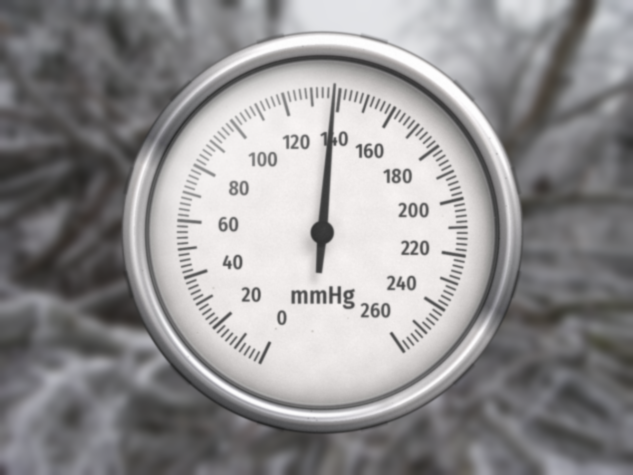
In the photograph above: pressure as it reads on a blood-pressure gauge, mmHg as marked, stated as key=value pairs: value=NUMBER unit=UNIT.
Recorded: value=138 unit=mmHg
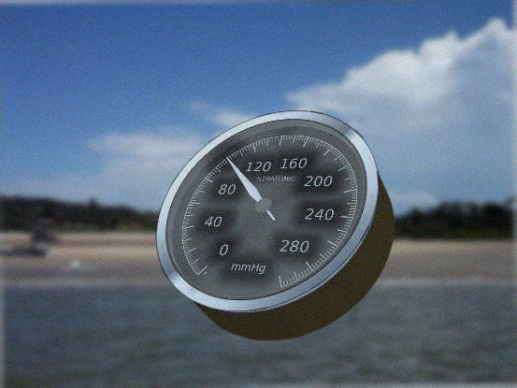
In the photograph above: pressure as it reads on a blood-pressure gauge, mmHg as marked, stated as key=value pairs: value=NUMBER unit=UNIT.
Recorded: value=100 unit=mmHg
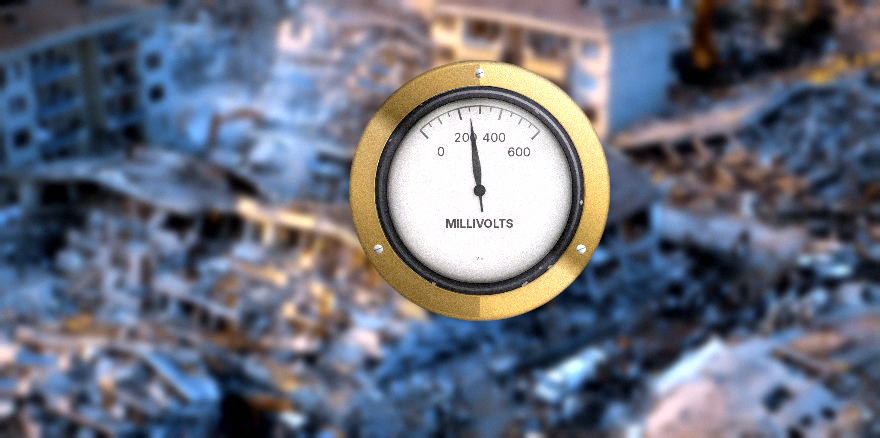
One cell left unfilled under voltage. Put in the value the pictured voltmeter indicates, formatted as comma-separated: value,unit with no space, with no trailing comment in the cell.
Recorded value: 250,mV
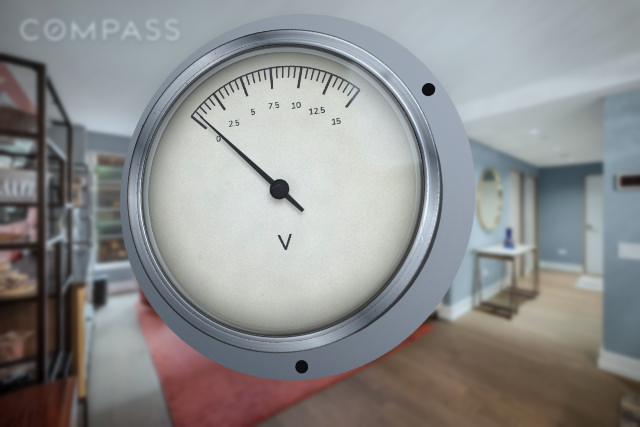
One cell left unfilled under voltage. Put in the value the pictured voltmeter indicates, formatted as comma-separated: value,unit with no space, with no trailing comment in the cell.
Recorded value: 0.5,V
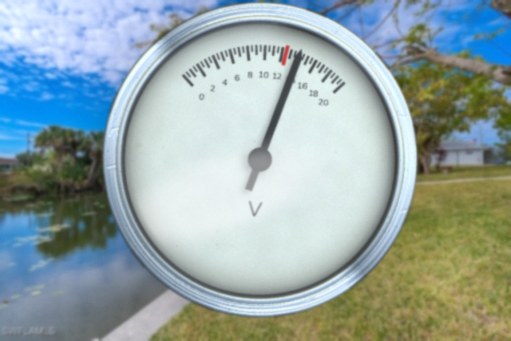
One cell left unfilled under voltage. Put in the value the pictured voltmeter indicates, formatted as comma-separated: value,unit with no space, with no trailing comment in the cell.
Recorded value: 14,V
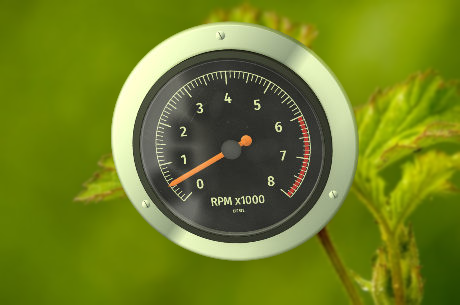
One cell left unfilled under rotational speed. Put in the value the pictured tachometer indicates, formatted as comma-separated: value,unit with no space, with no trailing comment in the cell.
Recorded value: 500,rpm
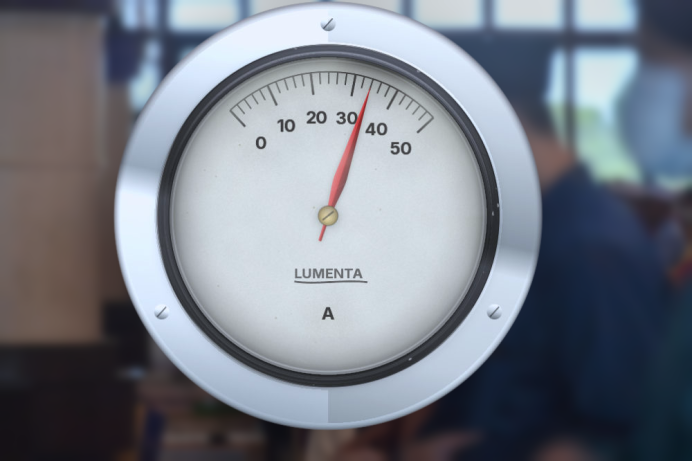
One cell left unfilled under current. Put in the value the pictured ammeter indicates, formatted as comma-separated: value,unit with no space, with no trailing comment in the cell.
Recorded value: 34,A
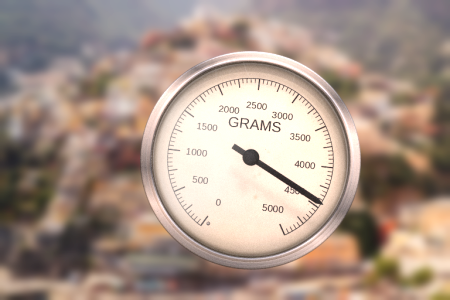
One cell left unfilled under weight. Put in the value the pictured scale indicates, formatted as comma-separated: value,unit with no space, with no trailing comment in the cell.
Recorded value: 4450,g
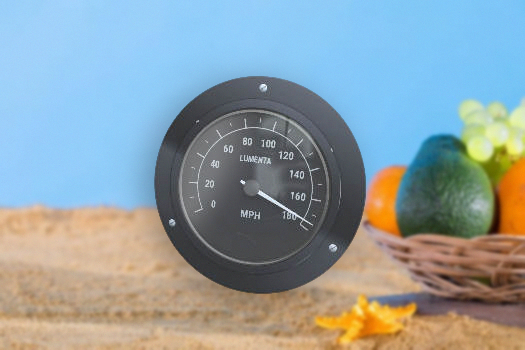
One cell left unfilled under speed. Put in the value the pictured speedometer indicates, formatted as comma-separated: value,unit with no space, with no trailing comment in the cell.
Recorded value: 175,mph
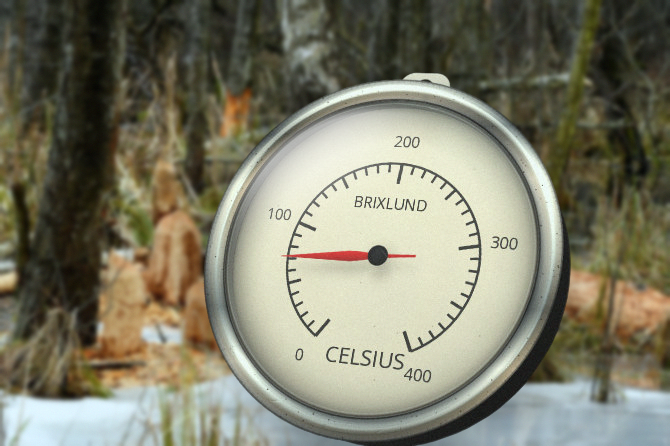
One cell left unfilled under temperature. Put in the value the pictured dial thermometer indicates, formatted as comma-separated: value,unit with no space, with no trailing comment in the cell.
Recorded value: 70,°C
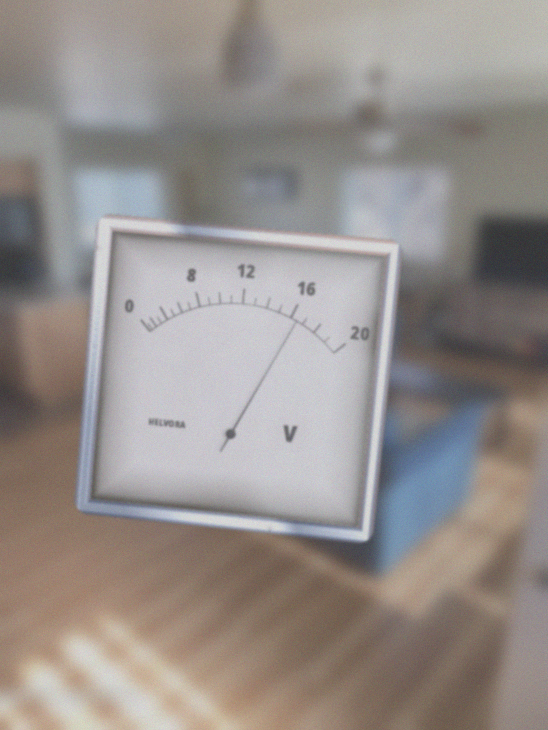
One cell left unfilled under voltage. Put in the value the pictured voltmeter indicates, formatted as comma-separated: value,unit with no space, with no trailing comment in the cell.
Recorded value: 16.5,V
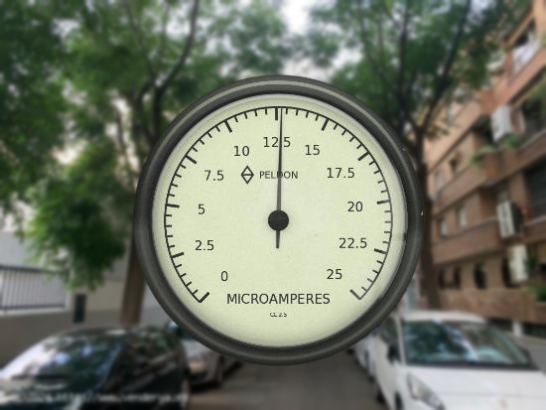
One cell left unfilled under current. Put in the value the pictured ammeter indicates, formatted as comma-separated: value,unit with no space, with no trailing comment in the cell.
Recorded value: 12.75,µA
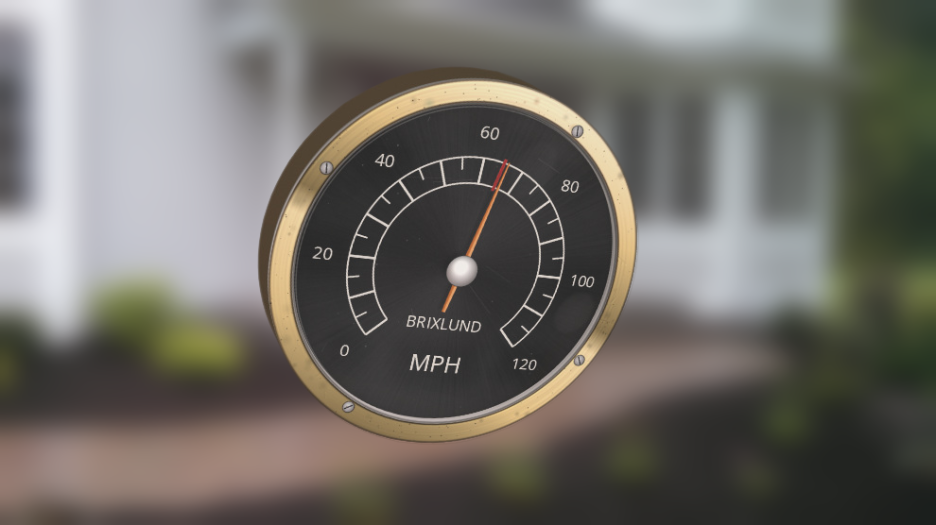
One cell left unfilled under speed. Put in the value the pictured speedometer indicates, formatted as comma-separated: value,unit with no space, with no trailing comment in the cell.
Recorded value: 65,mph
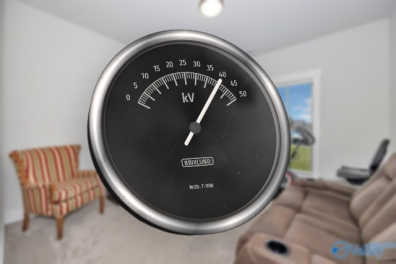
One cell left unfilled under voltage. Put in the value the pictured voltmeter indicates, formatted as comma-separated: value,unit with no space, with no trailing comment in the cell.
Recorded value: 40,kV
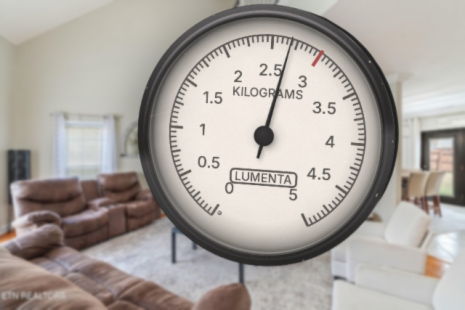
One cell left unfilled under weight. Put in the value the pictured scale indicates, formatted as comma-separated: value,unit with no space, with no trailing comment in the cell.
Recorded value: 2.7,kg
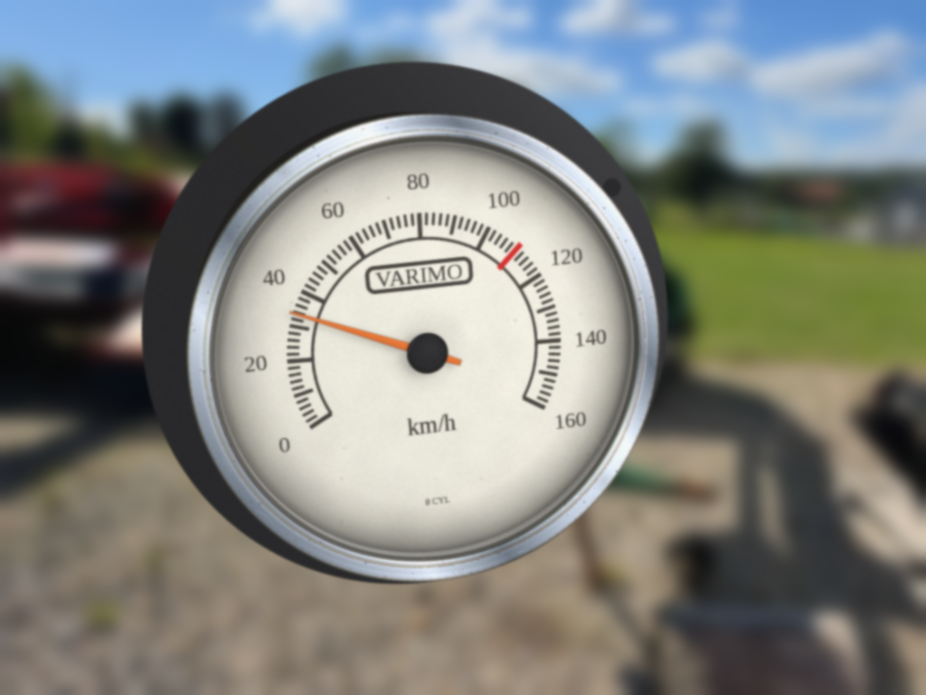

+++++

* EXERCISE *
Convert the rows into a JSON list of strings, one string per line, starting at the first row and ending at the line that contains "Recorded value: 4450,g", both included. Omit blank lines and leave the pictures out.

* OUTPUT OF THE TASK *
[
  "In the photograph above: pressure as it reads on a blood-pressure gauge, mmHg as marked, stated as key=value pairs: value=NUMBER unit=UNIT.",
  "Recorded: value=138 unit=mmHg",
  "In the photograph above: pressure as it reads on a blood-pressure gauge, mmHg as marked, stated as key=value pairs: value=NUMBER unit=UNIT.",
  "Recorded: value=100 unit=mmHg",
  "One cell left unfilled under voltage. Put in the value the pictured voltmeter indicates, formatted as comma-separated: value,unit with no space, with no trailing comment in the cell.",
  "Recorded value: 250,mV",
  "One cell left unfilled under voltage. Put in the value the pictured voltmeter indicates, formatted as comma-separated: value,unit with no space, with no trailing comment in the cell.",
  "Recorded value: 0.5,V",
  "One cell left unfilled under voltage. Put in the value the pictured voltmeter indicates, formatted as comma-separated: value,unit with no space, with no trailing comment in the cell.",
  "Recorded value: 14,V",
  "One cell left unfilled under rotational speed. Put in the value the pictured tachometer indicates, formatted as comma-separated: value,unit with no space, with no trailing comment in the cell.",
  "Recorded value: 500,rpm",
  "One cell left unfilled under current. Put in the value the pictured ammeter indicates, formatted as comma-separated: value,unit with no space, with no trailing comment in the cell.",
  "Recorded value: 34,A",
  "One cell left unfilled under weight. Put in the value the pictured scale indicates, formatted as comma-separated: value,unit with no space, with no trailing comment in the cell.",
  "Recorded value: 4450,g"
]